O primeiro contacto que Clementina Vieira teve com esta arte foi através de uma tia. “Ela trabalhava como telefonista, mas aos domingos costurava e bordava para fora. Para me entreter, sentava-me num banco e ela ensinava-me a bordar”, recorda. O gosto ficou. De tal forma que, quando andava na escola, sempre que podia comprava revistas especializadas para “copiar os desenhos”. Mais tarde, quando deixou os estudos para ajudar no negócio da família, proprietária de uma taberna e de uma residencial no Rossio de Porto de Mós, aprendeu com a mãe a arte de bordar à mão e à máquina, que aperfeiçoou com uma bordadeira de terra.

A paixão acompanhou-a ao longo da vida e já na reforma tornou-se a uma fiel companheira, ainda mais quando começou a perder a visão. “Olhava para a televisão, mas só ouvia. Precisava de algo para me ocupar e distrair a cabeça.” Quando cegou por completo, há cerca de 14 anos, percebeu que, se conseguisse idealizar os desenhos na cabeça, seria capaz de reproduzir os movimentos que executava quando via. Desse trabalho de memória, saem-lhe barcos, cadeiras, mesas, malmequeres e outras flores, chapéus e pequenos sacos que transpõe para o croché.

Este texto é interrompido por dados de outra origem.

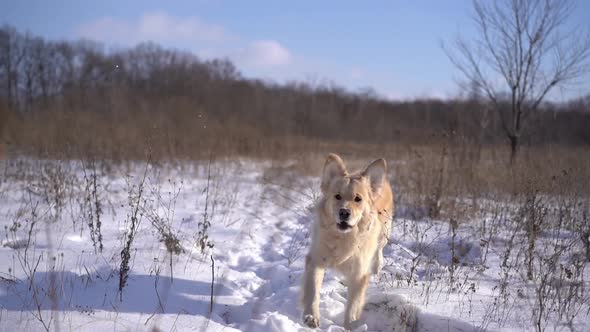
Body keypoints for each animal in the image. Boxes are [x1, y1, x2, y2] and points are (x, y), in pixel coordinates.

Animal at [306, 154, 394, 330]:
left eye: (358, 199)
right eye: (337, 196)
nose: (344, 212)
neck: (344, 237)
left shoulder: (359, 274)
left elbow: (353, 306)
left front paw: (350, 326)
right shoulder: (316, 260)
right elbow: (313, 291)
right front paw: (311, 317)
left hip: (385, 232)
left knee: (379, 249)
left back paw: (377, 265)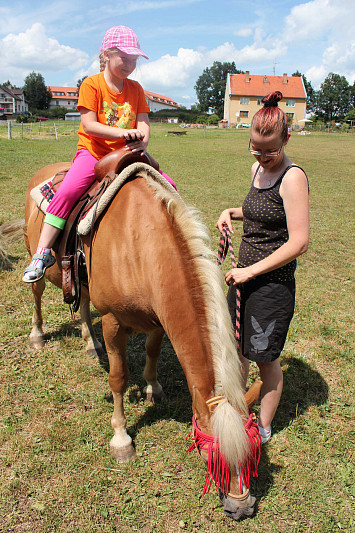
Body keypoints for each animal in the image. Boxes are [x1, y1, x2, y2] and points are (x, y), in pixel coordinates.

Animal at [23, 160, 262, 516]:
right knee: (37, 294)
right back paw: (38, 334)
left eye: (253, 451)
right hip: (37, 262)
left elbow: (152, 350)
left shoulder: (158, 319)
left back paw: (89, 343)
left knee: (83, 305)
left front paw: (153, 388)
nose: (242, 507)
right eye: (210, 453)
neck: (140, 243)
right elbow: (119, 378)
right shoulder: (112, 321)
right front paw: (121, 439)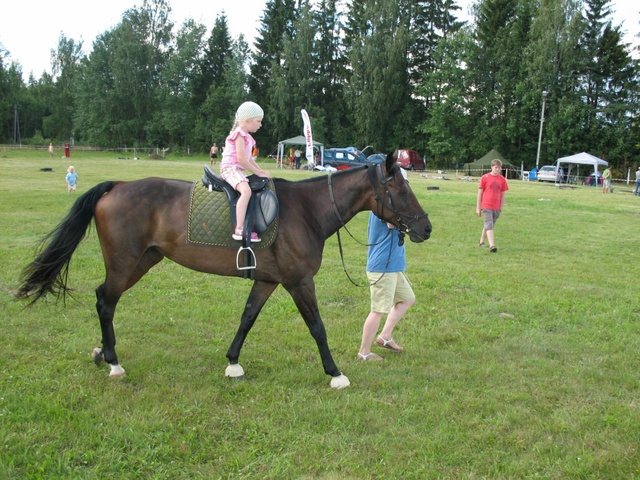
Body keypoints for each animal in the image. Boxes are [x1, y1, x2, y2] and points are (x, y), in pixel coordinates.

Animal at [17, 152, 432, 388]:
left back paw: (103, 353)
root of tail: (116, 186)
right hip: (125, 263)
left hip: (143, 261)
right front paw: (335, 374)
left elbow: (247, 318)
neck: (307, 211)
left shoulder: (267, 280)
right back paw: (114, 363)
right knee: (106, 301)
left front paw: (233, 363)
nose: (426, 228)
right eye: (401, 191)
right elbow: (317, 327)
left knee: (104, 298)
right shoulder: (298, 282)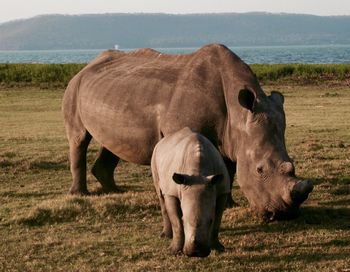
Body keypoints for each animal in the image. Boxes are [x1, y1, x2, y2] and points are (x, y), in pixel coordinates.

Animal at [151, 127, 230, 258]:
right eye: (184, 220)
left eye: (210, 221)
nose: (197, 253)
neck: (198, 172)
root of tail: (163, 140)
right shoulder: (172, 192)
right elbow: (176, 223)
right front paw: (173, 251)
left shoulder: (222, 190)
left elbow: (217, 221)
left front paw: (218, 248)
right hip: (155, 155)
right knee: (160, 193)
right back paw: (165, 236)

“Quando se faz isto uma vida inteira, a ideia fica”, diz Tininha, admitindo que, de tempos a tempos, pede ajuda para perceber se está a ir bem. Outras vezes, ela própria descobre pontos mal-executados. Nesses casos, só há uma solução na sua cabeça: desmanchar e voltar a fazer de novo. “Se me engano, não sou mandriona para alagar. Não vejo o resultado final, mas gosto de ficar com a ideia de que fiz o melhor”, diz, reconhecendo que os dedos já não têm a mesma sensibilidade e agilidade de outros tempos, pelo que utiliza agora uma linha mais grossa para contornar essa dificuldade acrescida.

Além de ajudar a passar o tempo, a renda é para Tininha também uma espécie de ‘fisioterapia’, ajudando-o a exercitar os braços e as mãos. As pernas, essas, ainda vão “marchando bem”, exercitadas com os passeios diários que, antes da pandemia, fazia dentro da vila, acompanhada por uma amiga, e que agora teima em manter, embora dentro das instalações do lar.

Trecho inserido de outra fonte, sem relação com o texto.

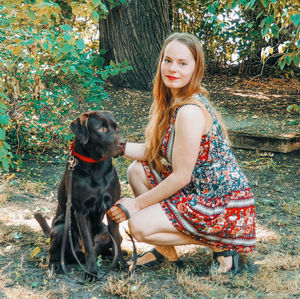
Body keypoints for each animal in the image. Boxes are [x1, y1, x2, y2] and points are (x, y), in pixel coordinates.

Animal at [36, 111, 125, 280]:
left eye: (116, 127)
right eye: (101, 129)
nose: (124, 143)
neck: (96, 167)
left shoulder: (112, 207)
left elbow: (116, 237)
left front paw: (120, 263)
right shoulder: (81, 211)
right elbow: (88, 245)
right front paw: (91, 272)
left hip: (103, 231)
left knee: (111, 243)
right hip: (61, 228)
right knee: (55, 254)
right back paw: (56, 265)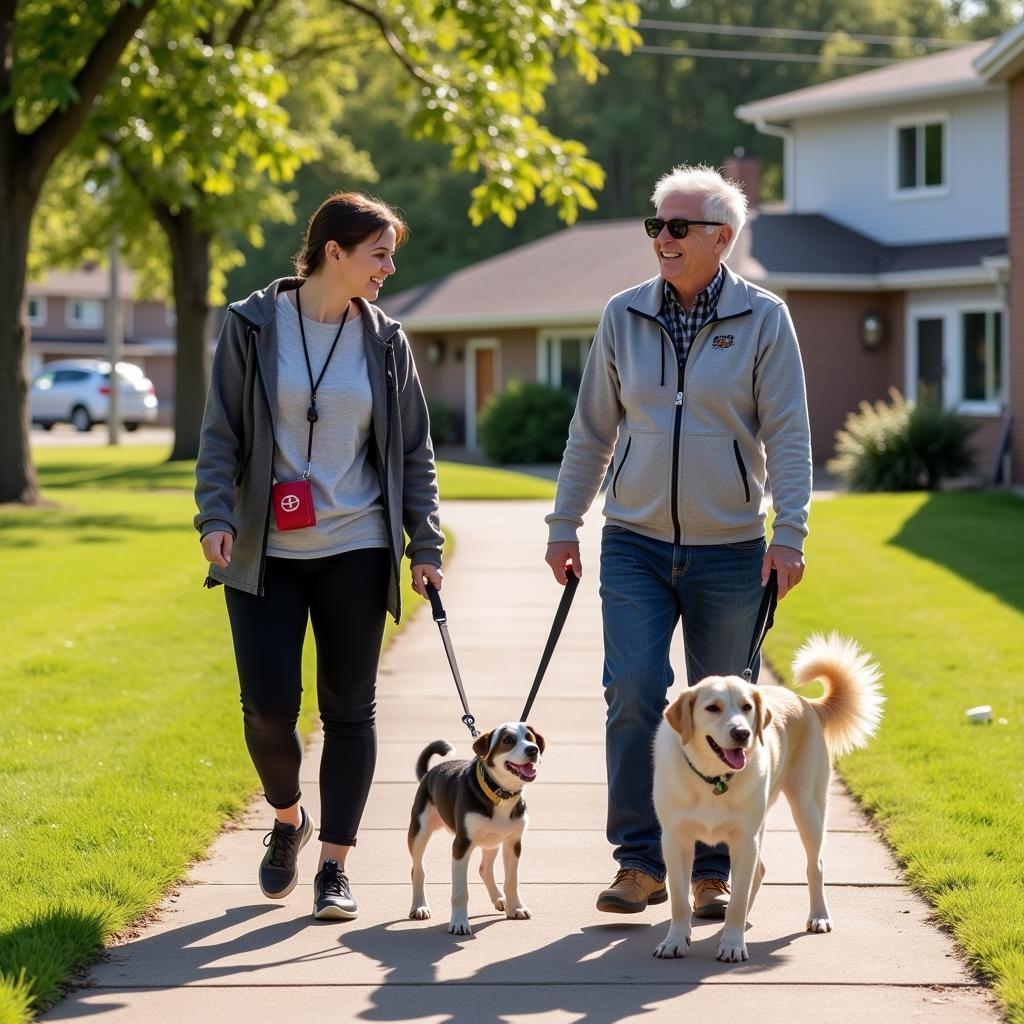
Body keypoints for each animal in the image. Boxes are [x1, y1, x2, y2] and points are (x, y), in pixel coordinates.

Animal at [405, 720, 544, 937]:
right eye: (507, 740)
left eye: (530, 738)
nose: (533, 750)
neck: (499, 795)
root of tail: (429, 773)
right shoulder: (461, 845)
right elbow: (460, 892)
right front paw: (459, 923)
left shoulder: (513, 843)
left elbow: (512, 881)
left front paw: (516, 907)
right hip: (419, 831)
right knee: (417, 869)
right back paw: (419, 906)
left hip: (492, 840)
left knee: (484, 869)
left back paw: (499, 898)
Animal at [651, 634, 884, 962]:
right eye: (712, 708)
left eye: (747, 707)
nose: (742, 733)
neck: (714, 779)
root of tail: (807, 704)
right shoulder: (675, 839)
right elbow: (680, 901)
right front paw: (674, 940)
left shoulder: (744, 840)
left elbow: (736, 901)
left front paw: (733, 944)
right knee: (759, 872)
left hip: (808, 810)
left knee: (814, 866)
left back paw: (818, 916)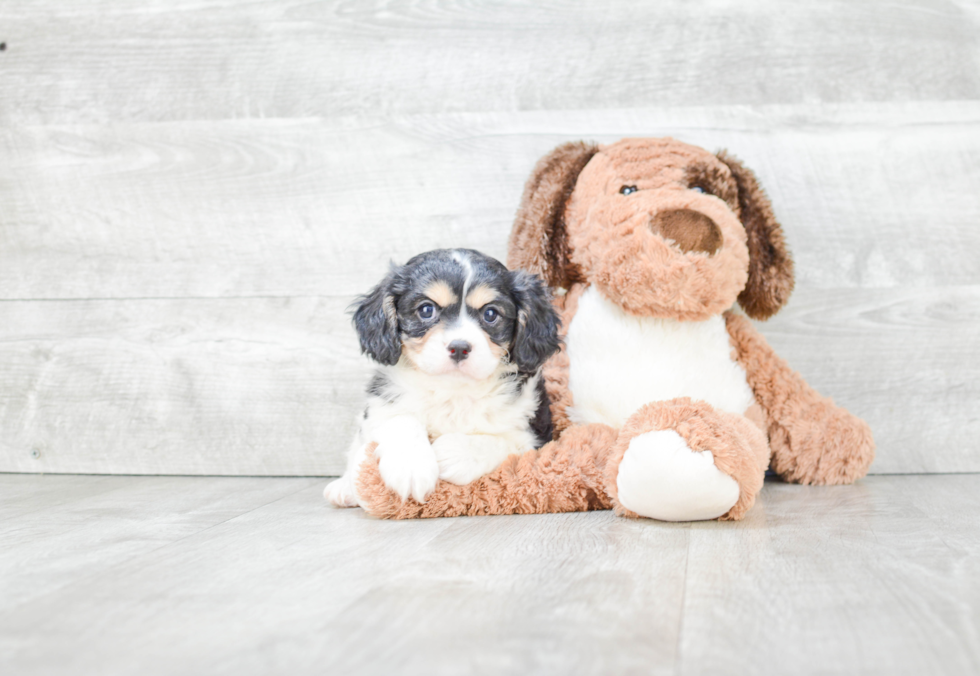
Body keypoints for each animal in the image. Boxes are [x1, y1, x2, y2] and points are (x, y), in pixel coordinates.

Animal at [328, 248, 564, 508]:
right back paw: (344, 487)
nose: (459, 347)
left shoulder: (537, 436)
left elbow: (504, 442)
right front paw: (410, 466)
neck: (453, 390)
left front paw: (454, 452)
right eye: (426, 310)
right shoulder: (381, 405)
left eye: (490, 314)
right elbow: (400, 419)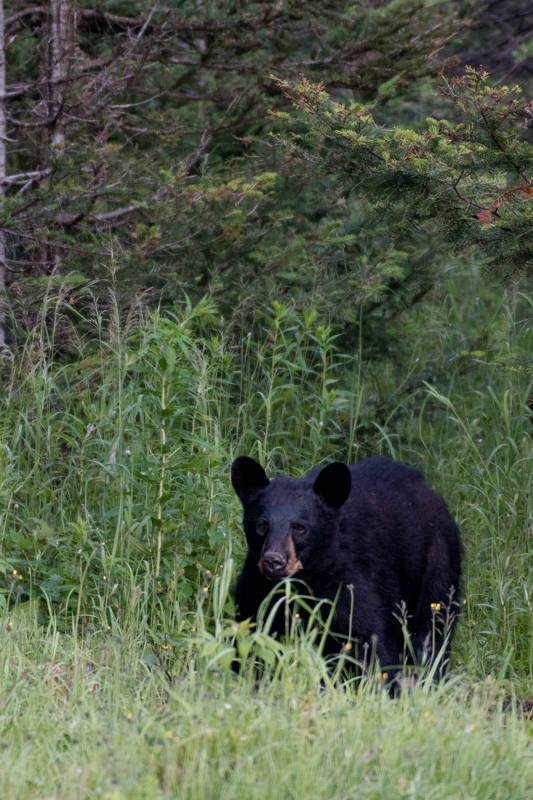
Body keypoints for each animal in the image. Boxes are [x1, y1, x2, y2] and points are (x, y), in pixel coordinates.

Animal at [233, 456, 462, 680]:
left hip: (436, 560)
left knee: (432, 627)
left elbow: (369, 639)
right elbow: (251, 633)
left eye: (299, 528)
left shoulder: (351, 579)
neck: (308, 577)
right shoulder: (258, 585)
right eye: (261, 525)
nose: (274, 561)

“Não vendo, tendemos a ficar sentados o dia todo, a ouvir a televisão e as pessoas a falarem. Começamos a pensar em coisas que não devemos. Quando estou a fazer renda, não penso em nada da vida”, diz Clementina Vieira, que, segundo a animadora social da instituição, é uma das utentes mais participativas nas atividades que promovem, nomeadamente nos exercícios de treino de escrita ou nos concursos de cultura geral, de que tanto gosta. “Também faço ditados. Há anos que não leio nada e, às vezes, tenho dúvidas com certas palavras. Também aqui, peço ajuda”, acrescenta D. Tininha, que trabalhou durante 24 anos na Cooperativa Agrícola de Porto de Mós, onde foi escriturária.

A par da renda, bordar é outra das suas paixões, mas essa teve de ser colocada de lado devido à perda de visão. “Para quem não vê, é mais difícil”, alega a bordadeira, que aos 90 anos admite ainda tentar uma incursão pelo ponto de cruz. “Ainda vou experimentar”, diz, resoluta. Para já, continuará a dedicar-se ao croché “até que os braços deixem”.

Arte para além do que é visível

Os trabalhos executados por Clementina da Silva Vieira, conhecida como Tininha, estão exposição no Museu Municipal de Porto de Mós até ao dia 15 de outubro. A mostra “Croché de visão táctil” visa, segundo portal da autarquia, dar a conhecer a “arte como obra para além do visível, onde agilidade das mãos surge como arte empregue nos adornos e utilidade”.

Aprender croché na infância

Clementina da Silva Vieira nasceu em 1930 e tinha cerca de cinco anos quando começou a aprender a arte do croché com uma tia. Os anos roubaram-lhe a visão e em 2006, quando cegou completamente, passou a residir no lar de idosos da Santa Casa da Misericórdia de Porto de Mós. Mesmo invisual, Tininha recorre às linhas e agulhas para passar o tempo e ocupar o pensamento.